Mozart et Beffa pour commémorer le Bicentenaire Napoléon aux Invalides
Lors de la cérémonie du retour des cendres de Napoléon Ier, le 15 décembre 1840, la Messe de Requiem de Mozart résonnait en la Cathédrale Saint-Louis des Invalides. L’œuvre est donc de nouveau entonnée ici, précédée par deux œuvres contemporaines de Karol Beffa, dont l’une est une commande du Musée de l’Armée pour cette occasion particulière.
Nuit obscure pour mezzo-soprano et orchestre sur quatre poèmes de Saint Jean de la Croix, introduit le recueillement et le retour de la lumière sous la direction attentive et souple, voire parfois caressante, du colonel François Boulanger.
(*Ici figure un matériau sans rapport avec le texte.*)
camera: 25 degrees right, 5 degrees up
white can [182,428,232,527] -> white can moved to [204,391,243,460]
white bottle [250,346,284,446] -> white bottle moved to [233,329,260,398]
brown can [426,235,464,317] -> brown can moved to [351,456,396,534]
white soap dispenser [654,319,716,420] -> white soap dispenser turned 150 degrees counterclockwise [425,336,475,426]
Les cordes de l’Orchestre Symphonique de la Garde Républicaine font entendre des nuances feutrées, proposant ainsi un accompagnement coloré et plein de finesse pour soutenir le chant, souvent tendre, de la jeune et fraîche mezzo-soprano Valentine Lemercier. La conduite de ses phrasés est également lumineuse et soyeuse, au point de prendre le dessus sur la diction (le manque de consonnes ne permet pas d’apprécier la poésie des textes en espagnol).
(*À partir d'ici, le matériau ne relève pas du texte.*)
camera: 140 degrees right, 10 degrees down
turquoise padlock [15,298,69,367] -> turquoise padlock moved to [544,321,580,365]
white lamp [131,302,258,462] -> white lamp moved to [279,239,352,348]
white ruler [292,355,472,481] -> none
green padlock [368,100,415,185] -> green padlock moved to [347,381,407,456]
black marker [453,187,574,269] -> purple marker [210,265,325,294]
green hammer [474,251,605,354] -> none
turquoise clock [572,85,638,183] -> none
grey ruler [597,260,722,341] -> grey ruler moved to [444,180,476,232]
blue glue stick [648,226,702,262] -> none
Près de la moitié des artistes amateurs du Chœur de l’Université Paris – Sciences et Lettres, soient trente chanteurs, se place devant l’orchestre pour interpréter, en création mondiale, le Tombeau de Napoléon (de Karol Beffa toujours). Les étudiants ou membres des équipes pédagogiques et administratives de l’université proposent un son peu timbré et assez vert, mais qui lui donne un aspect fort touchant, tout en s’appuyant sur une connaissance musicale indéniable. Pour eux aussi, la tendresse et l’attention amoindrit la précision des consonnes (même lorsque le texte est en français et malgré un travail rigoureux de la prosodie, très claire).
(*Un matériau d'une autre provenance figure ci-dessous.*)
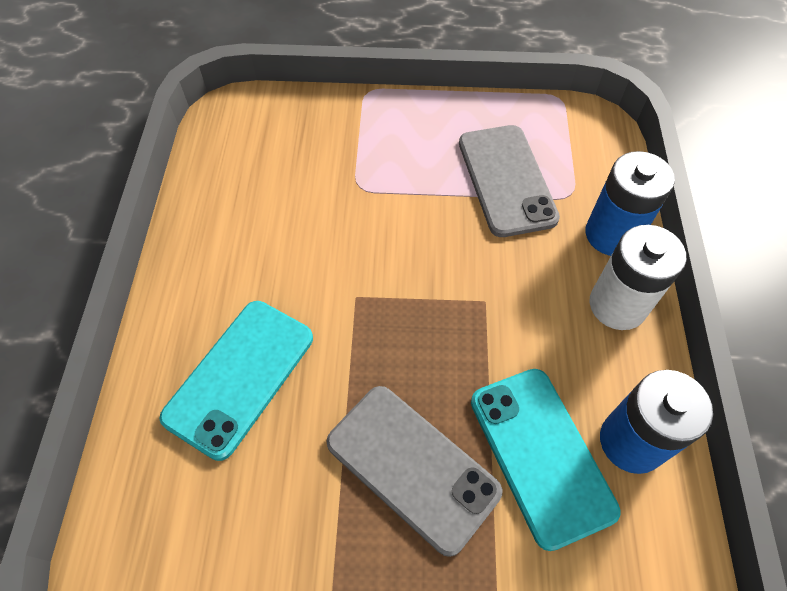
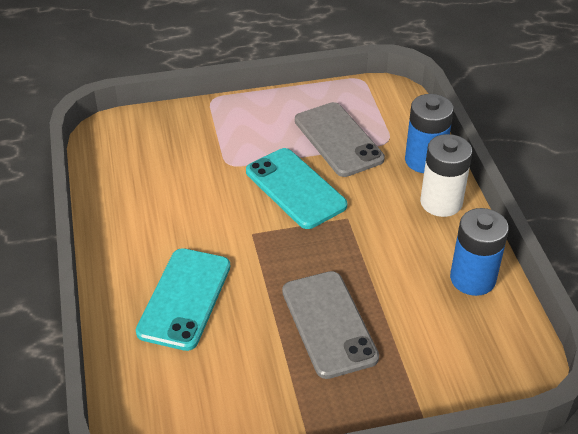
camera: 15 degrees left, 15 degrees down
grey phone [326,386,503,557] -> grey phone turned 45 degrees clockwise [282,271,379,379]
turquoise phone [471,369,621,551] -> turquoise phone moved to [246,148,347,229]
Tous les musiciens se réunissent pour le Requiem de Mozart. La grande préparation se manifeste par la rigueur des passages en fugue dont les entrées sont limpides tout en restant vives. Le caractère touchant demeure aussi appréciable dans les prières et François Boulanger sait aussi insuffler quelques nuances plus marquées. La soprano Armelle Khourdoïan impressionne dès sa première intervention soliste, pourtant courte, par la maîtrise du souffle et l’articulation du phrasé, la chaleur de son timbre mais également son regard intense en direction de l’auditoire (la détachant souvent de sa partition). Valentine Lemercier charme de son timbre lumineux, bien que les graves pourraient être plus présents et sonores. Le ténor Kévin Amiel pose son timbre éclatant, ses phrasés fluides et déploie encore davantage son grand soin de la diction. Enfin, le baryton-basse Julien Véronèse fait entendre une voix pleine, et charnue, aussi élégante que la conduite de ses lignes vocales.
Cet hommage touchant et grandiose résonne ainsi de nouveau, plus de deux siècles plus tard, dans l’écrin qu’est cette Cathédrale Saint-Louis, tout proche du Dôme des Invalides sous lequel reposent désormais les restes de Napoléon Ier.